Unfortunately, we may never know: it doesn't exist! Though filmed, Paramount cut it for reason's they wouldn't go into (most likely due to pressure from Southern exhibitors). However, a sign of hope: Bing Crosby lobbied for it to remain in there so Paramount said any theater that wanted a complete print with Louis, could request it. Only black theaters did so, but apparently, it was shown in places like Brooklyn and Chicago....and then was lost. So unless one of those copies surfaces, we'll probably never get to see this lost moment of Armstrong cinema.
But we do have the Decca record, though admittedly that's not exactly favorable to some. This is one of Louis's most-knocked recordings of the period; Gary Giddins, for one, calls it "unworthy" of Louis because it "trashed jazz and everything he stood for." I don't know, I don't feel that way. I think it's a great example of Louis acting. I never listen to it and hear an autobiographical lament; I hear Louis inhabiting a role of a trumpet player who doesn't want to play jazz anymore. It's most definitely NOT Louis but he conveys the emotions of the "character" beautifully. And as you'll here, there's still some more scintillating trumpet. Take it, Pops!
Now, nobody got hurt, right? I really do like it. Louis sings the hell out of it, demonstrating his full range (down low for "Yuba") and really proving that he could make a beautiful vocal out of pretty much any combination of words. Who else could lead such emotion to lines like, "I wish I could play Jose Iturbi / instead of blowing notes into a derby"? That line always makes me laugh but again, listen to his phrasing, vibrato, everything. It's really a masterful vocal performance of a silly song.
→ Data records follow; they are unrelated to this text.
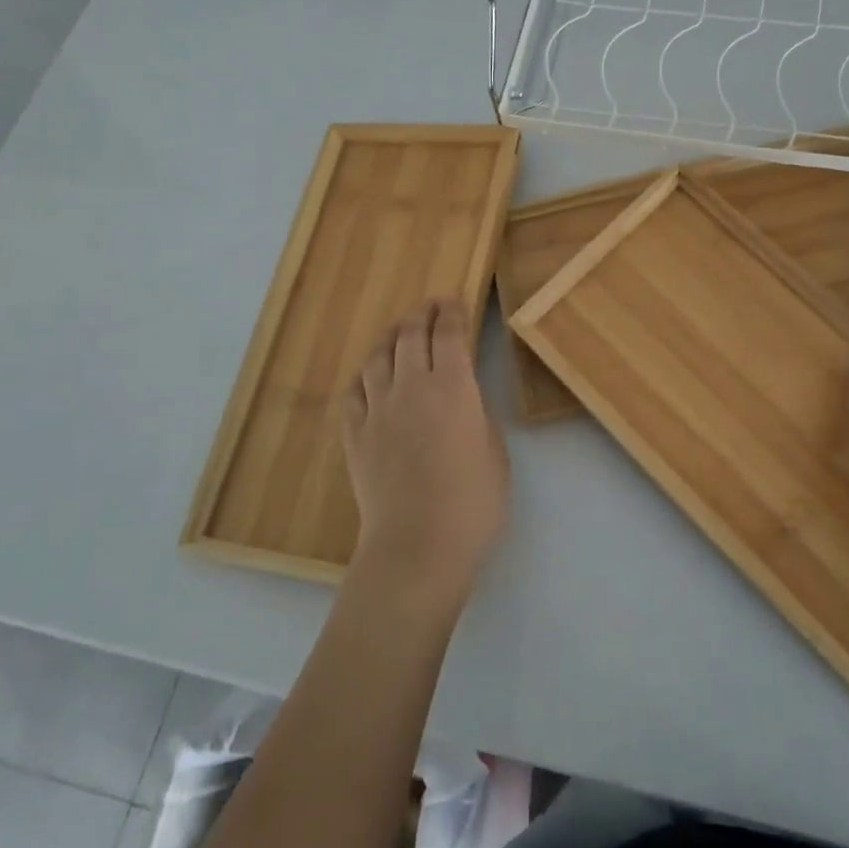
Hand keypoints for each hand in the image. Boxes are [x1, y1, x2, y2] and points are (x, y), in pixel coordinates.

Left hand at [340, 299, 509, 619]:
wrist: (418, 545)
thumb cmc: (473, 502)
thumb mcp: (495, 452)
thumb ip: (477, 416)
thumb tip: (463, 401)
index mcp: (454, 387)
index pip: (450, 335)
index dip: (452, 313)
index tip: (453, 301)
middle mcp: (412, 387)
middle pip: (411, 336)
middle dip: (421, 316)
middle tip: (428, 307)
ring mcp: (378, 410)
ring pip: (378, 358)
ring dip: (390, 338)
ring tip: (398, 332)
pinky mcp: (355, 435)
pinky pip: (354, 393)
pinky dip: (364, 377)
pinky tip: (369, 377)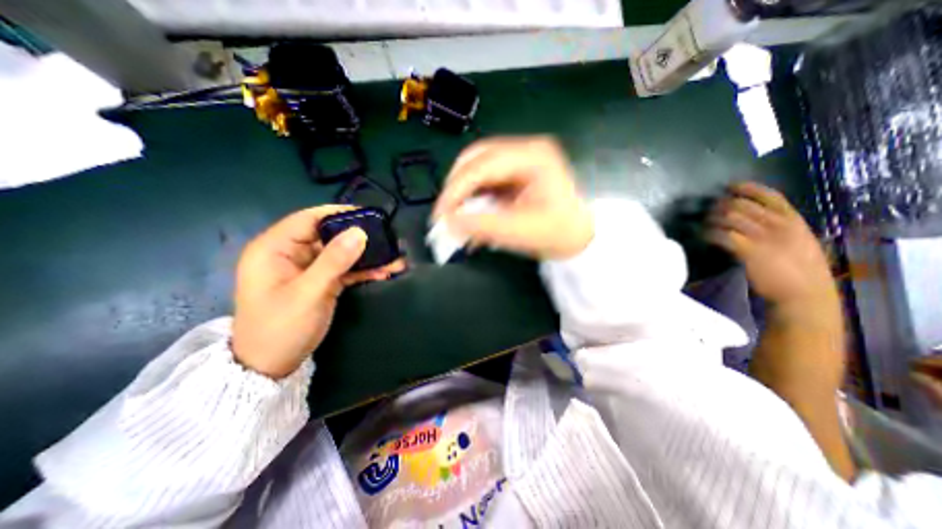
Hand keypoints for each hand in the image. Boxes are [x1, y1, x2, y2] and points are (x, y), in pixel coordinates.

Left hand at [234, 204, 406, 377]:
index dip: (338, 214)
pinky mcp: (320, 281)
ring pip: (340, 254)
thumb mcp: (309, 292)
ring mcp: (307, 268)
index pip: (309, 219)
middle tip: (387, 239)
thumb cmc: (281, 327)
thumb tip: (359, 232)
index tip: (369, 216)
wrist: (271, 366)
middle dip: (360, 239)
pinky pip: (344, 269)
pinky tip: (383, 272)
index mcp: (275, 248)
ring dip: (366, 257)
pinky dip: (363, 271)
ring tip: (394, 260)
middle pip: (329, 236)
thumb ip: (334, 261)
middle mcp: (291, 253)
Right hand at [432, 136, 590, 259]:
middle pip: (476, 158)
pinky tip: (471, 216)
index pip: (481, 165)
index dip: (455, 190)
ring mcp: (520, 159)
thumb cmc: (559, 233)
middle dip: (456, 187)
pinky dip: (474, 197)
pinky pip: (486, 180)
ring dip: (463, 193)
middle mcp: (525, 149)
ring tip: (457, 216)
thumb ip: (482, 225)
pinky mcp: (516, 172)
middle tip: (446, 213)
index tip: (441, 215)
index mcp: (532, 156)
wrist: (581, 236)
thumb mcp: (521, 232)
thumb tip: (448, 222)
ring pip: (477, 168)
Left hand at [705, 181, 838, 317]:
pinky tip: (704, 235)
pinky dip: (709, 233)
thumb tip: (751, 219)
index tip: (729, 186)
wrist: (804, 293)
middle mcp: (779, 224)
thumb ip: (779, 228)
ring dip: (712, 218)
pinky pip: (722, 235)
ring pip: (729, 217)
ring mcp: (764, 237)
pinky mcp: (749, 251)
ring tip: (704, 222)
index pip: (770, 195)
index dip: (746, 188)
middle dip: (721, 204)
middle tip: (709, 209)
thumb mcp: (799, 241)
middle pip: (742, 204)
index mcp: (795, 220)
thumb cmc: (801, 269)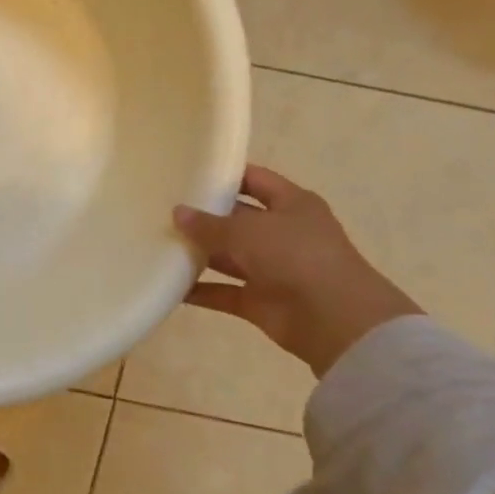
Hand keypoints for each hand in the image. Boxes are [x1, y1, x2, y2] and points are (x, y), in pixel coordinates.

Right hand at [173, 166, 420, 378]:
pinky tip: (169, 284)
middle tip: (161, 209)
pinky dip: (200, 291)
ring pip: (228, 256)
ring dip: (199, 253)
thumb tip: (178, 213)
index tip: (187, 172)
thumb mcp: (247, 230)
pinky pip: (224, 292)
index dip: (224, 175)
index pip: (254, 180)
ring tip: (158, 244)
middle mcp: (282, 233)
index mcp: (292, 204)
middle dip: (203, 217)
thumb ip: (209, 223)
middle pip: (237, 219)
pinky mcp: (261, 301)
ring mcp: (272, 269)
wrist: (337, 321)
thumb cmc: (296, 256)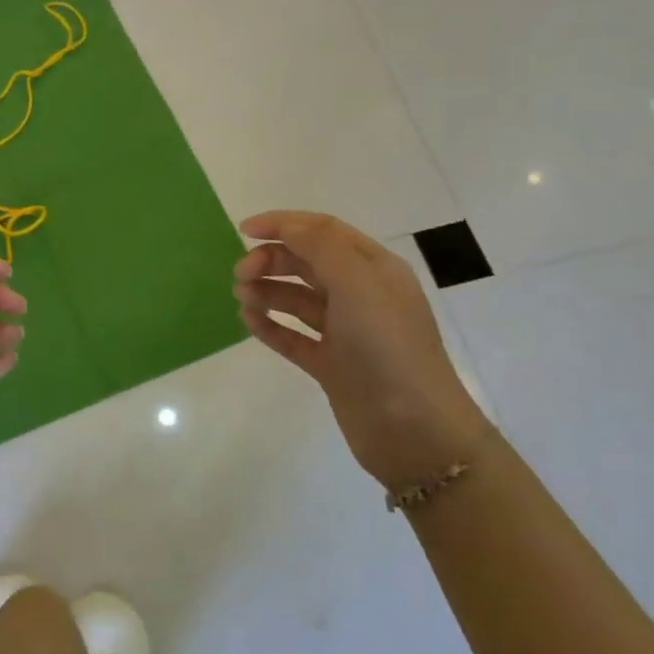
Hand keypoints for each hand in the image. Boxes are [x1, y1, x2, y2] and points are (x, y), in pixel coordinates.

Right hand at [234, 210, 489, 491]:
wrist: (414, 429)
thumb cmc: (387, 346)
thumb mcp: (357, 283)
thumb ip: (320, 246)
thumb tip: (285, 226)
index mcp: (374, 268)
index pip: (323, 231)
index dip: (283, 223)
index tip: (244, 230)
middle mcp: (360, 295)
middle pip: (306, 262)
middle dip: (271, 261)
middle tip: (240, 275)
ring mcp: (346, 332)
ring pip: (297, 299)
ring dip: (267, 291)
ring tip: (242, 298)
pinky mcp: (331, 365)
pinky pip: (293, 336)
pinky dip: (270, 326)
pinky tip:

The band starts swinging and then Louis picks up his horn to show that he still had a lot of life left. He starts off with the melody, which admittedly, isn't as appealing instrumentally as when sung. But the band really gets a nice groove (more props to Mr. Barbarin) and Louis sounds great, especially when he goes up high and shakes a blue note at 2:02. From there, he starts to paraphrase the melody but then his dramatic side takes of for a serious, exploring moment...until the trombones kind of razz him and everyone struts and swings to the finish line. How Louis had that ending him--all those repeated high C's, topped by another range-topping F--is beyond me.
Even more stunning? He did it again.
Yes, sometime in the 90s, Decca found an alternate in vaults. If you thought "Barbecue's" alternate was close to the original, this borders on ridiculous. In a letter to discographer Jos Willems, Steven Lasker wrote, "It's amazing how similar both 'The Trumpet Player's Lament' takes are, the only difference I hear being an extra grace note in the tenth bar of Louis' solo." So here's the alternate...admire that grace note!
So there you have it, all in a day's work...for Superman. I'm going to quit while I'm ahead but if you're as inspired as Pops was, head to your record shelf/iTunes/YouTube/Mosaic website and listen to "I Double Dare You," "True Confession," "Let That Be a Lesson to You" and "Sweet as a Song," four more great ones recorded the very next day. Seriously, if you don't have the Mosaic set, your life is incomplete. I'll even create a link for you to make it easier. Great stuff all around, but especially that January 12, 1938 session. Once again, to quote Pops...."WOW!"